ワトソン: 例えば、UFOを作る技術とか。・・・
ホームズ: 夢のような話ですね。 
ワトソン: まったくの素人考えで、無責任な話で恐縮だが、わしには”一般相対論”は、その名称とは裏腹に、”相対的”ではなく、”絶対的理論”のように思える。 相対論的にするには、電磁気学の”磁場的”な存在が不可欠なような気がする。... それを探るには実験が必要だが...しかし皆目、見当もつかないがね。...
ホームズ: うーん。

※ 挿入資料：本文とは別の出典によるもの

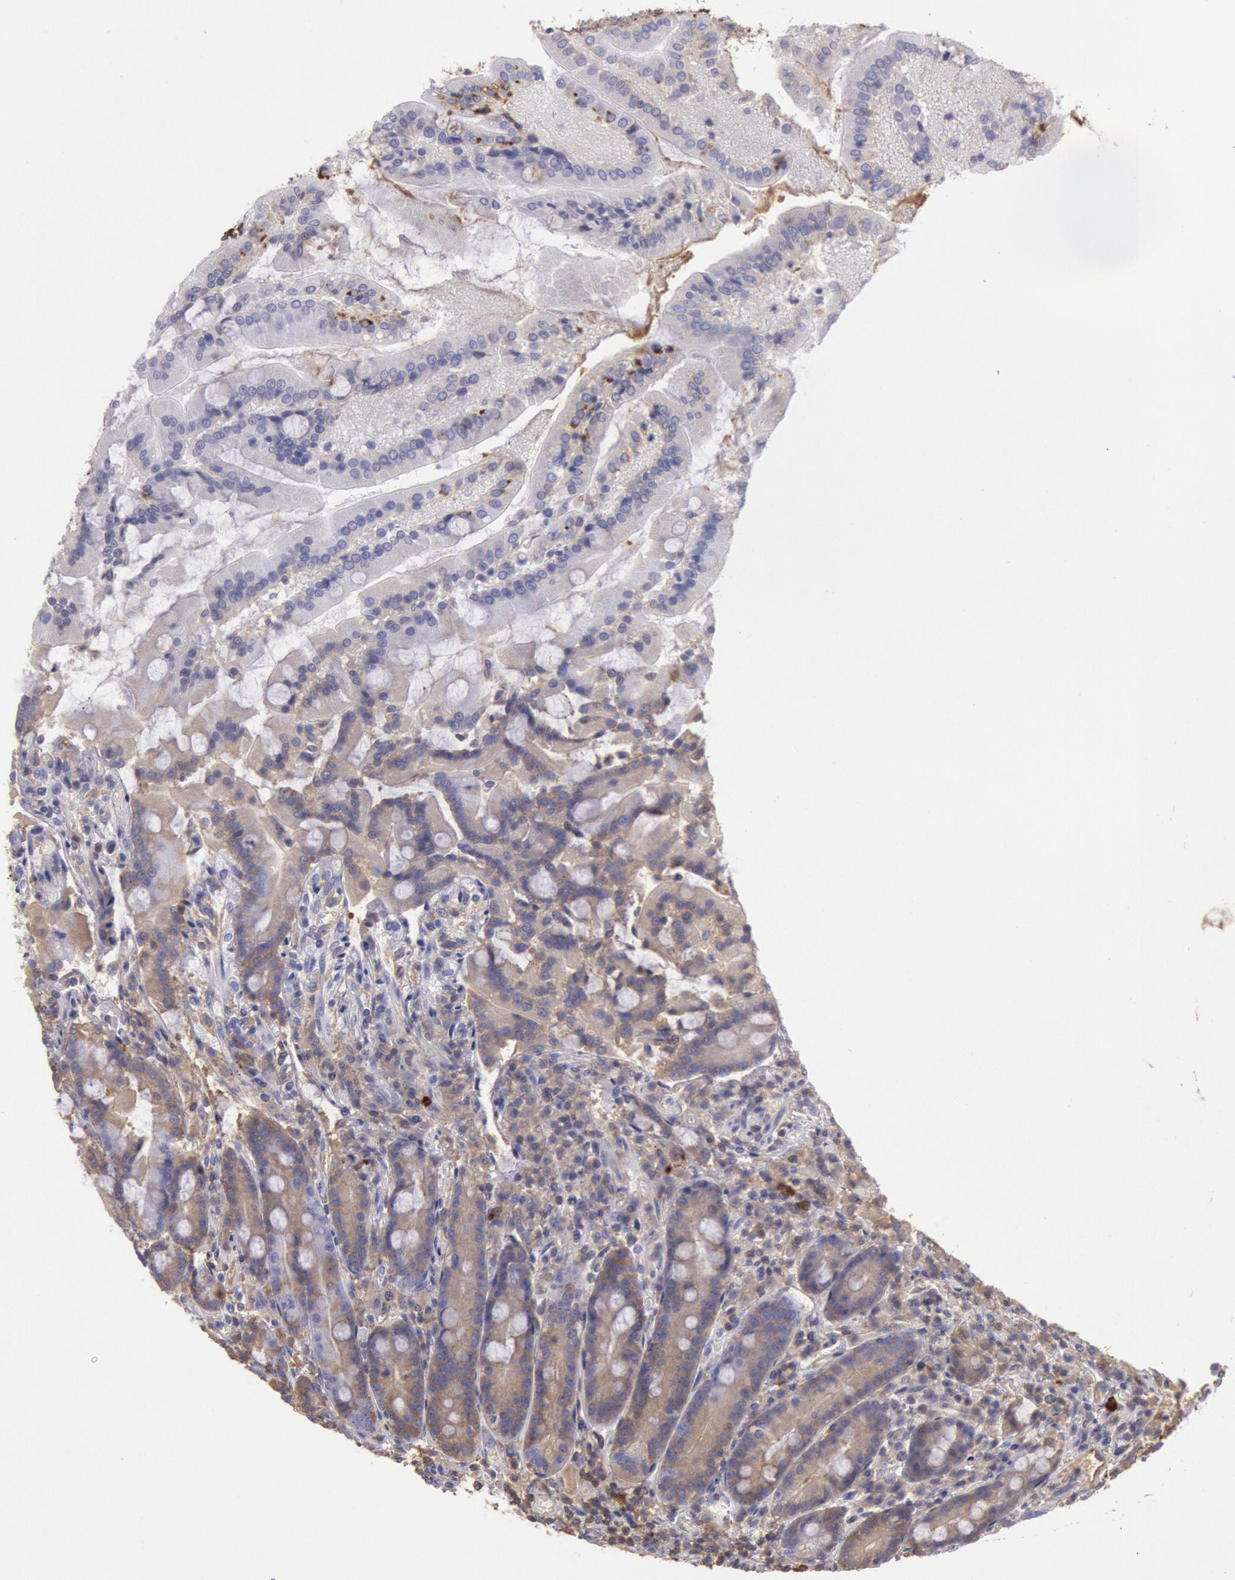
{"staining": {"intensity": "weak", "quantity": "25%-75%", "location": "cytoplasmic/membranous"}, "tissue": "duodenum", "cell_type": "Glandular cells", "image_type": "normal", "snomed": [{"axis": "morphology", "description": "Normal tissue, NOS"}, {"axis": "topography", "description": "Duodenum"}], "caption": "Protein analysis of benign duodenum shows weak cytoplasmic/membranous staining in approximately 25%-75% of glandular cells. The staining was performed using DAB (3,3'-diaminobenzidine) to visualize the protein expression in brown, while the nuclei were stained in blue with hematoxylin (Magnification: 20x).", "gene": "IGHG1", "patient": {"sex": "female", "age": 64}}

..

 ところで、エネルギー保存則と慣性力が密接に関係していることは、分かったのですが、運動量保存則の場合はどうなのでしょう。 エネルギーの場合と同じように考えたら良いのでしょうか。
ワトソン: いや、そうではない。運動量や力積はエネルギーと異なり、ベクトルなので、少々複雑な考察が必要だ。その話は、ストレス・エネルギーテンソルを話すときまでお預けにしよう。

ホームズ: それから、電磁気学では、ベクトル・ポテンシャルが登場するのですが。
ワトソン: 今日は、エネルギーに関する話をした訳だが、電磁気学で登場するポテンシャルは、一般的な力学の保存力に対応するポテンシャル・エネルギーではなく、電磁場という「場」を表現する量と考えたら良い。
 スカラーポテンシャルとベクトルポテンシャルの組が4次元的な場を形成している。 ただ、それらのgrad微分、rot微分が電場や磁場に対応するので、力学のエネルギー・ポテンシャルのgrad微分が力に対応するのに似ているため、ポテンシャルの名で呼ばれているだけだ。 
 これは、荷電粒子の量子力学的な内部自由度と結び付き、荷電粒子に作用を及ぼす「ゲージ場」という「基本的場」である。量子論では、電場や磁場に代わり、重要な働きをする。 この話は別の機会にしよう。
 
ホームズ: うーん。...難しいですね。

ワトソン: 確かに、話はそう単純ではない。

 最後に、「ダランベールの原理」は、「解析力学」だけで登場する「原理」であるかのように誤解されているが、今日の話で分かったように、むしろ、「通常の力学」を「エネルギーの観点」から論じるときの「基本原理」である。 この重要性の認識が全く欠如していることを強調しておこう。
 また、慣性力は運動エネルギーの保存力であるように言ったが、 正確には、「速度空間における」保存力と言える。 それについては、次回の「解析力学」の仮想仕事のところで話そう。

ホームズ: それじゃ、次回のその話を楽しみにして待っています。

 ここで、先生にお詫びしなければいけないことがあるのですが。
ワトソン: えっ、何かな?
ホームズ: 僕は今まで、先生が、正直なところ、なぜ、つまらない、どうでも良い「慣性力」の話を何度も繰り返しているのか、分からなかった。 少し頭がおかしいのでは、ーー失礼!ーー とまで思ったほどです。 しかし、今日の話を聞いて、物理学の常識の方がゆがめられているのではないかと考えるようになりました。
ワトソン: そうか、そう云ってもらえたらうれしいよ。話した甲斐がある。

 それでは、続きは次回にして、今日はこの辺で、話を終えよう。